Turn the entries, starting at the beginning and ending at the line that contains "What is the smallest value displayed?", into a Markdown table with the columns "No." and "Line", one row per line, without blank lines or pictures.
=== Section Start ===
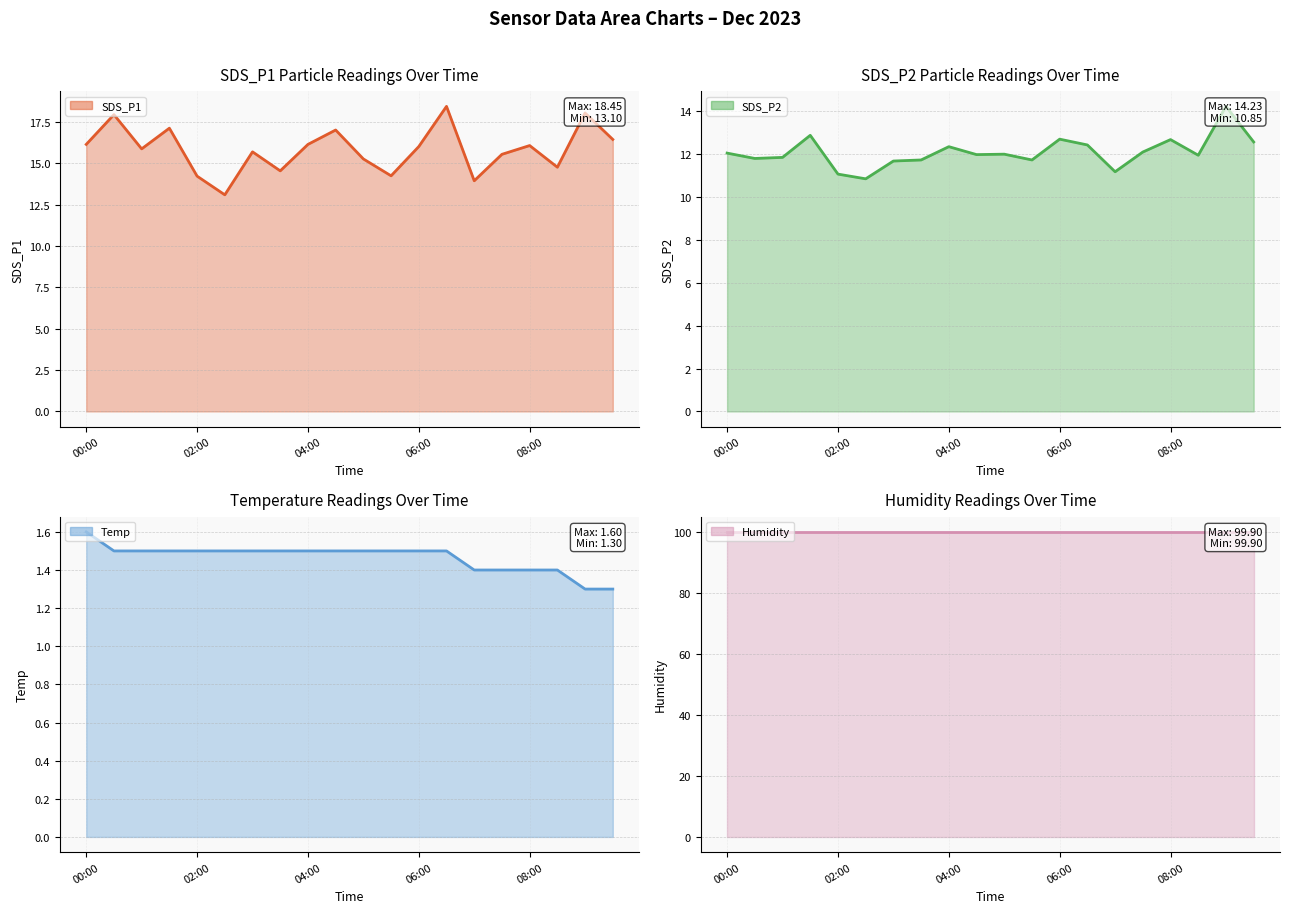

Is the value of Humidity line at 10 greater than the value of Temp line at 12?

Yes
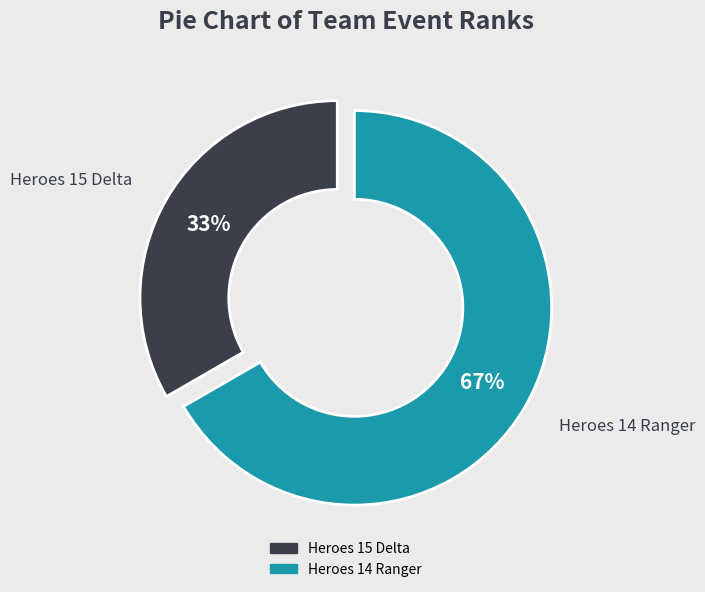

To the nearest percent, what is the average slice percentage?

50%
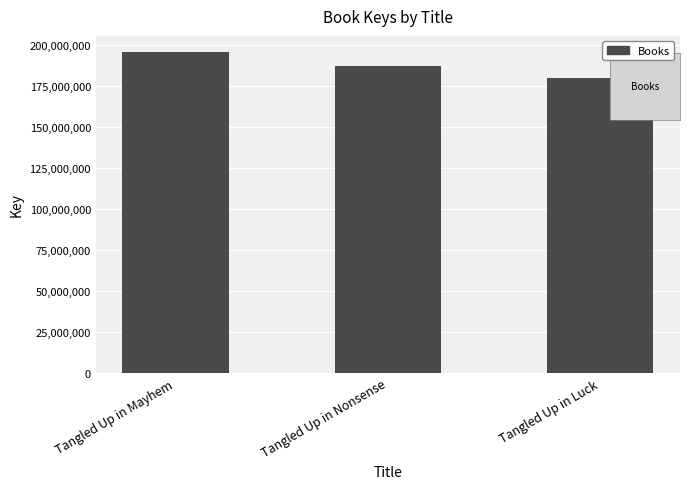

Rank the categories by value from highest to lowest.

Tangled Up in Mayhem, Tangled Up in Nonsense, Tangled Up in Luck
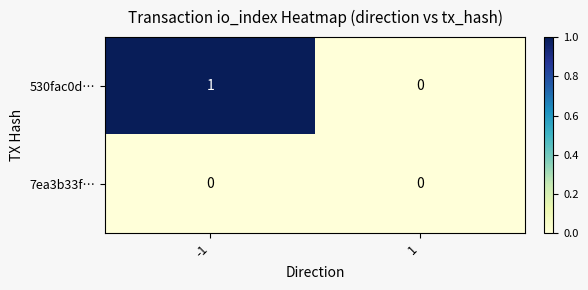

Is it true that 530fac0d… equals 0 at 1?

True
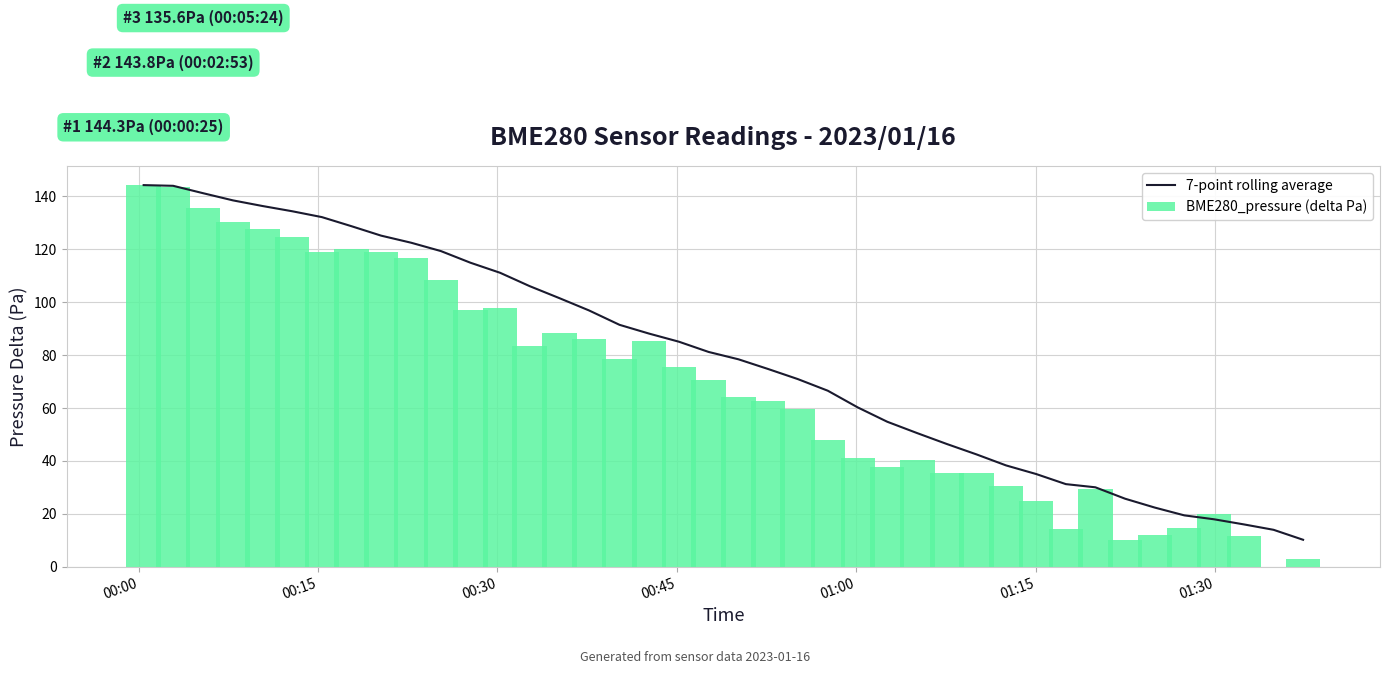

What is the lowest value of the 7-point rolling average series?

10.2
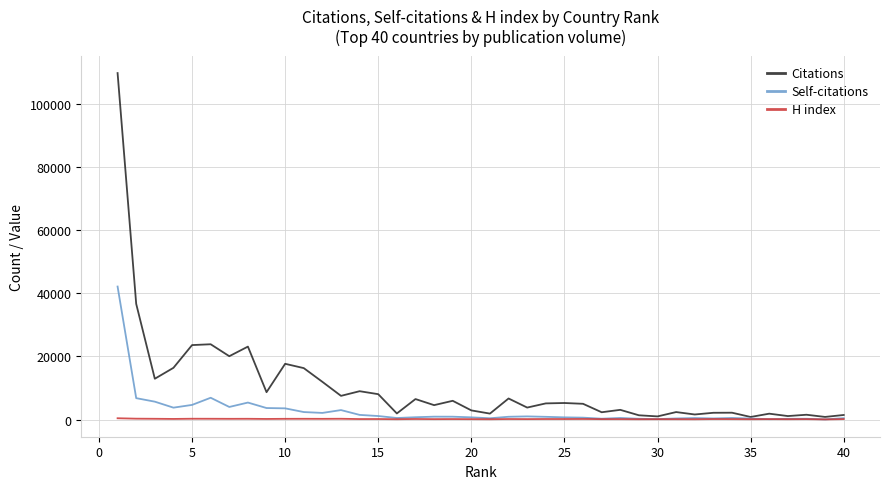

What are all the series names shown in the legend?

Citations, Self-citations, H index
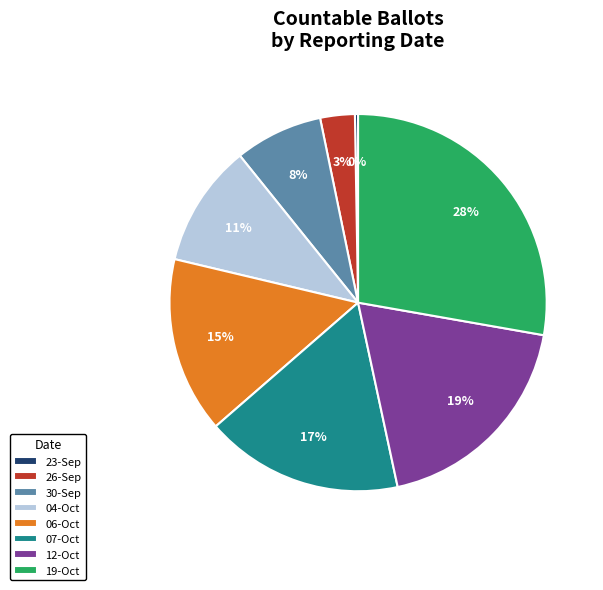

Approximately how many times larger is the value at 26-Sep compared to 30-Sep?

0.4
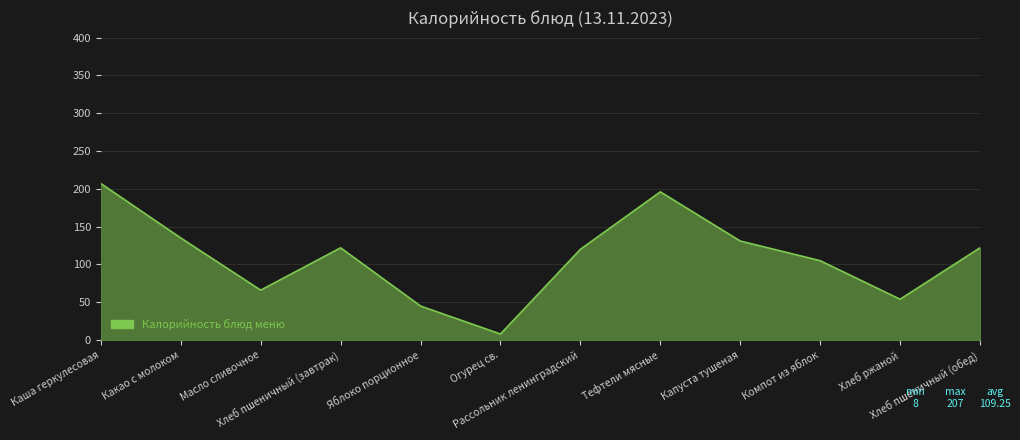

What is the smallest value displayed?

8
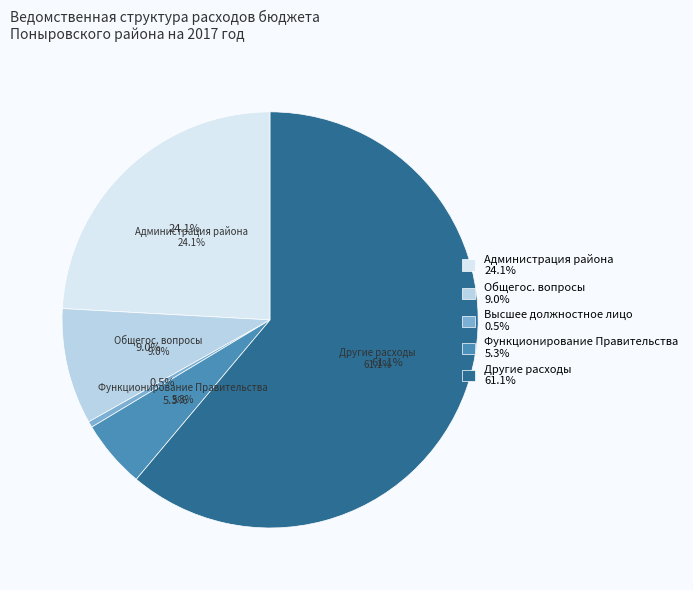

Is it true that Администрация Поныровского района is 24% of the pie?

True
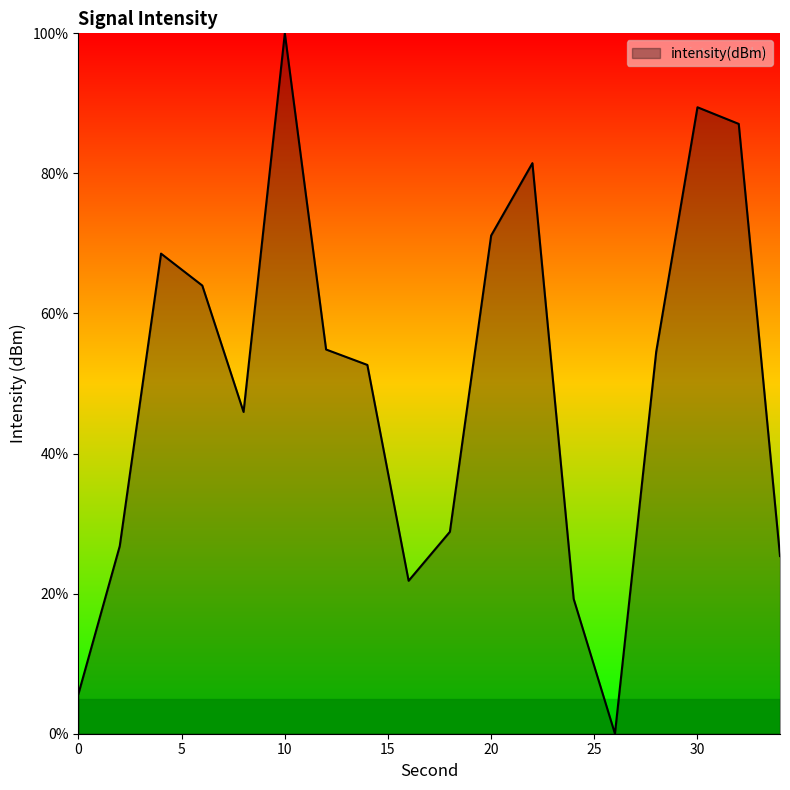

How many values are above zero?

17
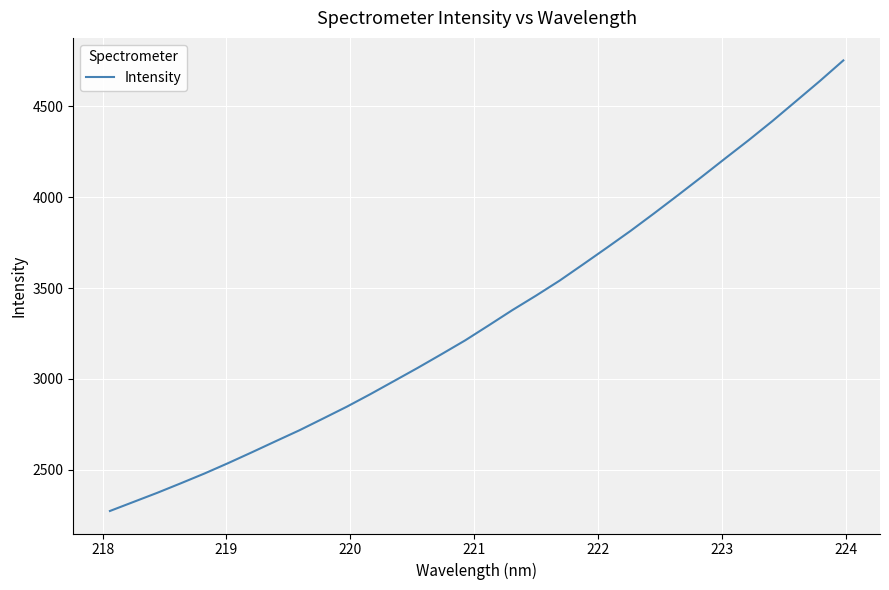

What is the difference between the maximum and minimum values?

2481.4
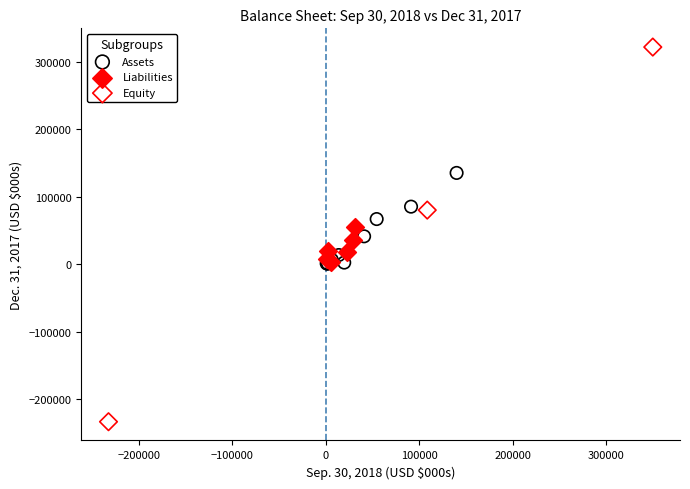

What are all the series names shown in the legend?

Assets, Liabilities, Equity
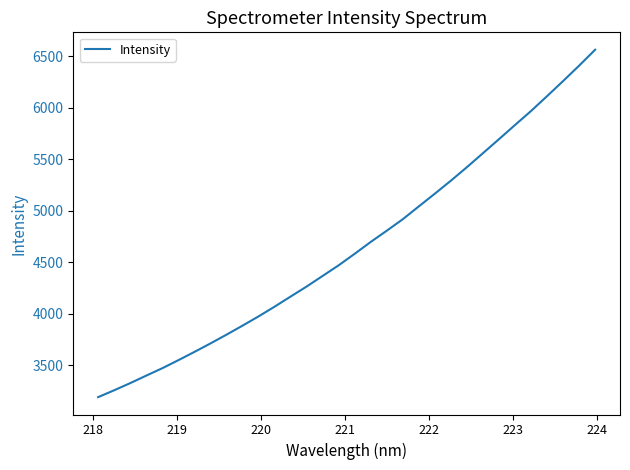

What is the difference between the maximum and minimum values?

3373.1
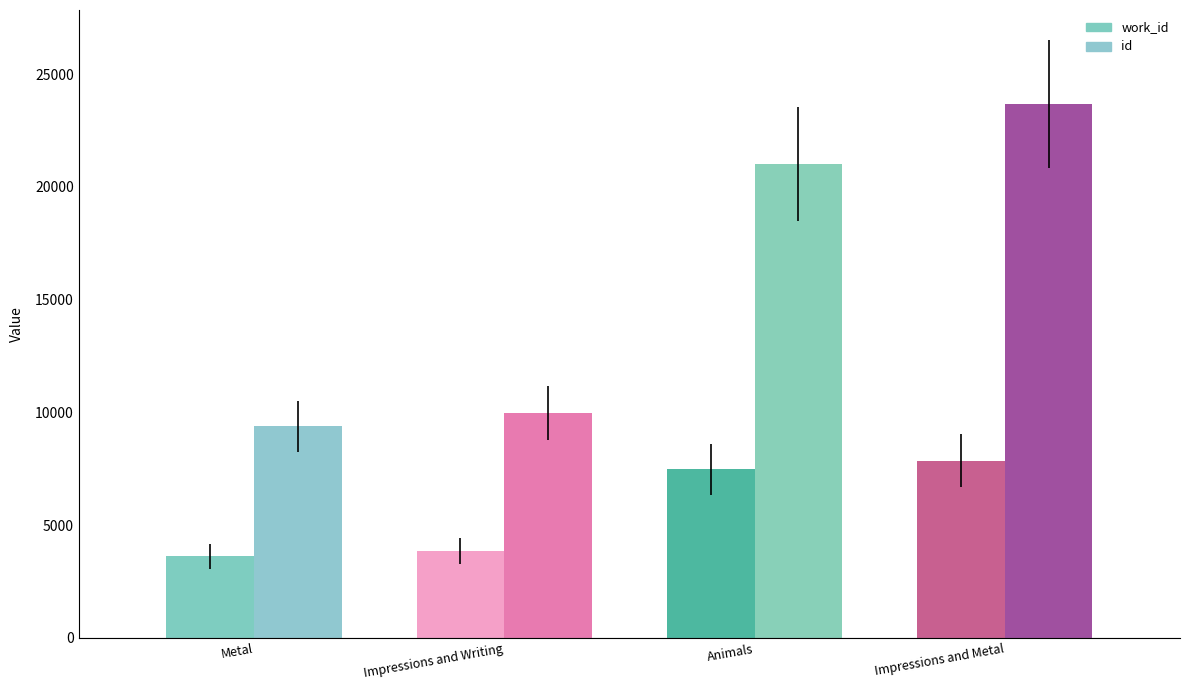

Are the bars grouped side by side (vs. stacked)?

Yes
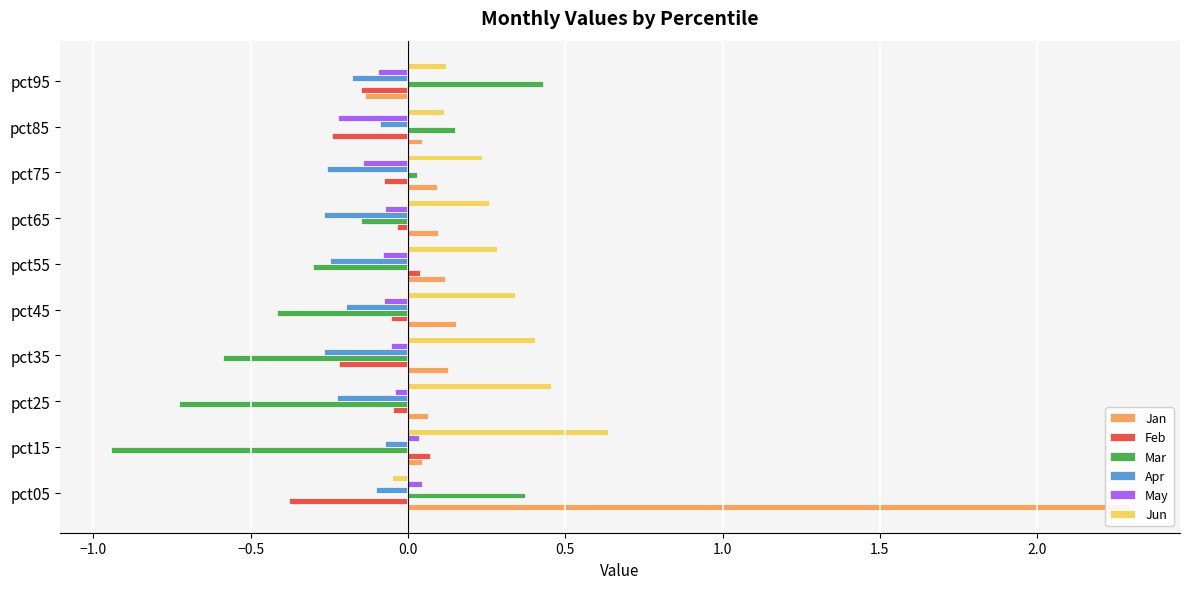

Which series has the largest total across all categories?

Jan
=== Section End ===
- Reply:
| No. | Line |
|---|---|
| 1 | Is the value of Humidity line at 10 greater than the value of Temp line at 12? |
| 2 | Yes |
| 3 | To the nearest percent, what is the average slice percentage? |
| 4 | 50% |
| 5 | Rank the categories by value from highest to lowest. |
| 6 | Tangled Up in Mayhem, Tangled Up in Nonsense, Tangled Up in Luck |
| 7 | Is it true that 530fac0d… equals 0 at 1? |
| 8 | True |
| 9 | What is the lowest value of the 7-point rolling average series? |
| 10 | 10.2 |
| 11 | What are all the series names shown in the legend? |
| 12 | Citations, Self-citations, H index |
| 13 | Approximately how many times larger is the value at 26-Sep compared to 30-Sep? |
| 14 | 0.4 |
| 15 | What is the smallest value displayed? |